3d Printer - part 6

Progress continues slowly on my 3d printer. While waiting for the increasingly erratic Chinese postal system, I set about getting the extruder and hot-end working.

The hot-end is responsible for turning the plastic filament into a model, by melting it and squeezing it out of a tiny hole. The filament looks a bit like white spaghetti, or like the cutting cord used in line-trimmers in the garden.

The extruder grabs the filament and pushes it down a tube to the hot-end. The hot-end has a large block of metal with a heater and temperature sensor built into it; these work in concert to keep the metal block at a constant temperature, about 180°C for melting the PLA plastic that I have.

So I sent about making sure it was all going to work. First test was to ensure that the temperature sensor worked correctly. The hot-end I'd purchased had a thermistor built into it, which is a type of resister that changes its value as its temperature rises and falls. I did some tests and seemed to be getting very weird readings; at one point the machine was telling me it was at 4000°C!

I did some more tests and decided I needed to calibrate the sensor. To do this, you place the sensor in the oven along with a thermometer, both on an insulated piece of material. The how-to guide suggested an egg carton, which I had.

The oven is them heated to approximately 100°C, and the resistance and temperature measured. All well and good in theory, however I was getting utterly bizarre results. As the temperate rose, the resistance fell. This is normal. However as the temperature fell, the resistance continued to fall. This is not normal. In fact, the longer I measured the resistance for, the lower the value. Normally a resister remains fairly constant, but this was changing from 100kΩ down to 4kΩ... a huge range of values.

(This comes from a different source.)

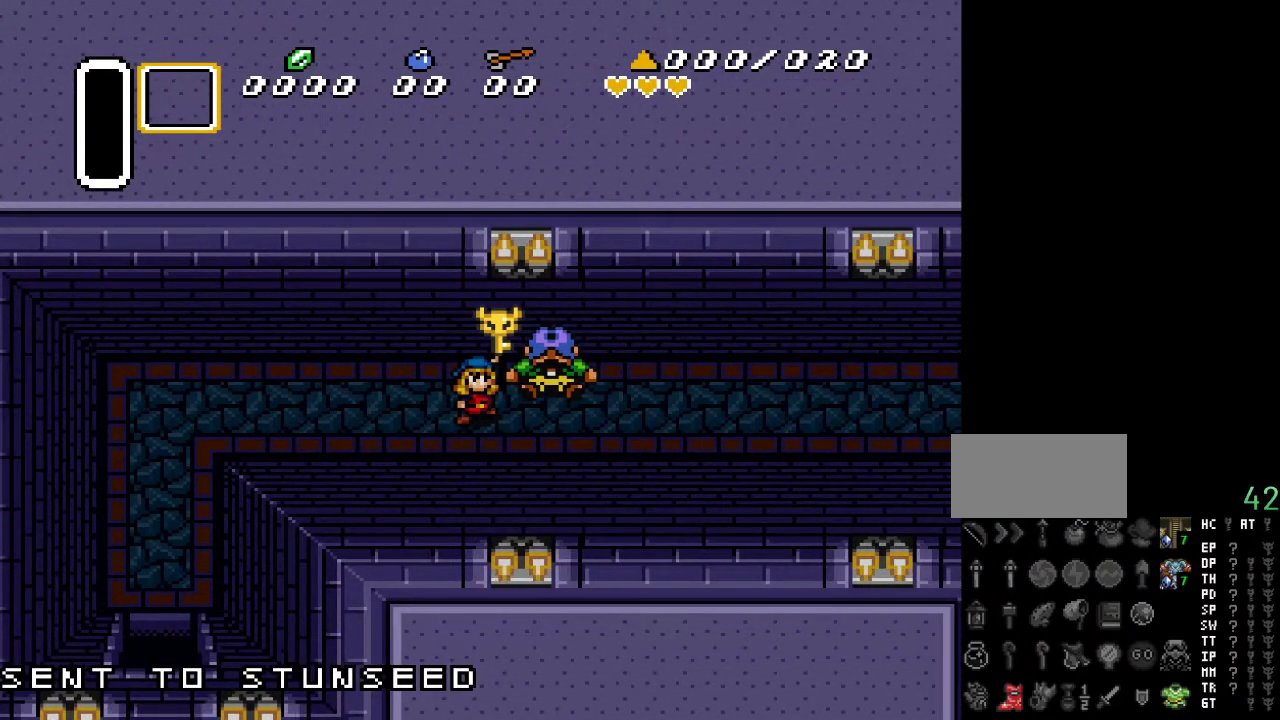
{"buttons": [], "events": []}
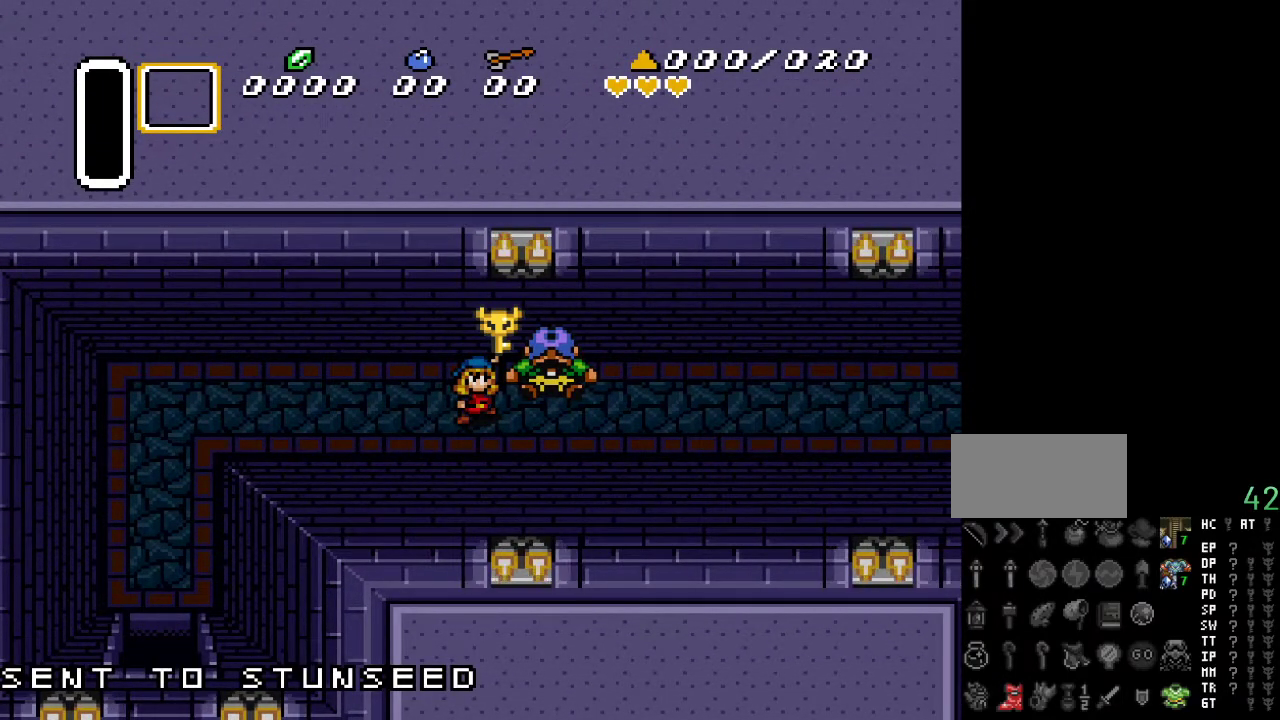
{"buttons": ["DPAD_LEFT"], "events": [[483, "DPAD_LEFT", "down"]]}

So I scrapped that. I've never had much luck with thermistors. But I happened to have the guts of a thermocouple based PID temperature controller lying around, from a kiln I made mum. I quickly repurposed it and assembled a very crude collection of PCBs to make a new temperature controller.

It is based around a MAX6675 K type thermocouple interface IC, a very accurate IC with a completely digital interface. Digital. I can work with that.

I added in a rotary encode to adjust the target temperature, an LED to indicate what the heater element was doing, a switch to easily turn off the element (I'm learning, backup disaster-controls are now standard) and a funky blue & white LCD to indicate the temperature values.

I then spent some time working out how to make the Teacup firmware give me a boolean "on"/"off" type signal for the extruder. It turned out to be very easy; define a dummy sensor, and then define the heater as the pin to toggle.

DEFINE_TEMP_SENSOR(extruder, TT_DUMMY, AIO0 /* dummy ADC port */, 0)
DEFINE_HEATER(extruder, PB3, 0)
#define BANG_BANG
#define BANG_BANG_ON 255
#define BANG_BANG_OFF 0

The dummy sensor will report 0°C all the time. By disabling PID control in the Teacup code (#define BANG_BANG) and setting the on value to 100% and off value to 0%, the heater pin will always be on when we turn on the element, and always off when we don't want heating.

By reading the state of this pin in my extruder and using a simple state-machine, I can easily make it so the heating element is only on when it needs to be; when the machine is sitting idle waiting for instructions, it isn't heating. When it's ready to print, it turns on the heater.

Inside the heater I have a PID control loop which monitors the target and actual temperatures and adjusts the output to suit. I slept through most of my PID lectures with Harsha and Rick, they really were the most appallingly boring and dry topics on the face of the planet. So as a result my PID loop is quite under-damped, quickly getting up to temp but then wildly overshooting before settling back down to the correct value. As far as I can tell, my Ki  value needs reducing... something to play around with.

Anyway tonight I connected everything up and did my first live tests. Apart from the PID tuning issues above, it worked! No explosions, no mysterious smoke erupting... just a 400kHz buzz as the PWM kicked in to heat the element.

I then tried to extrude some filament, which after a few tries and false starts worked quite well. A tiny little stream of plastic comes out the nozzle!

Over the last couple of days some of the replacement step-sticks have arrived, I now have 3 sticks, so I'm just one short of a 3D printer. In the meantime, more tuning and calibrating to do.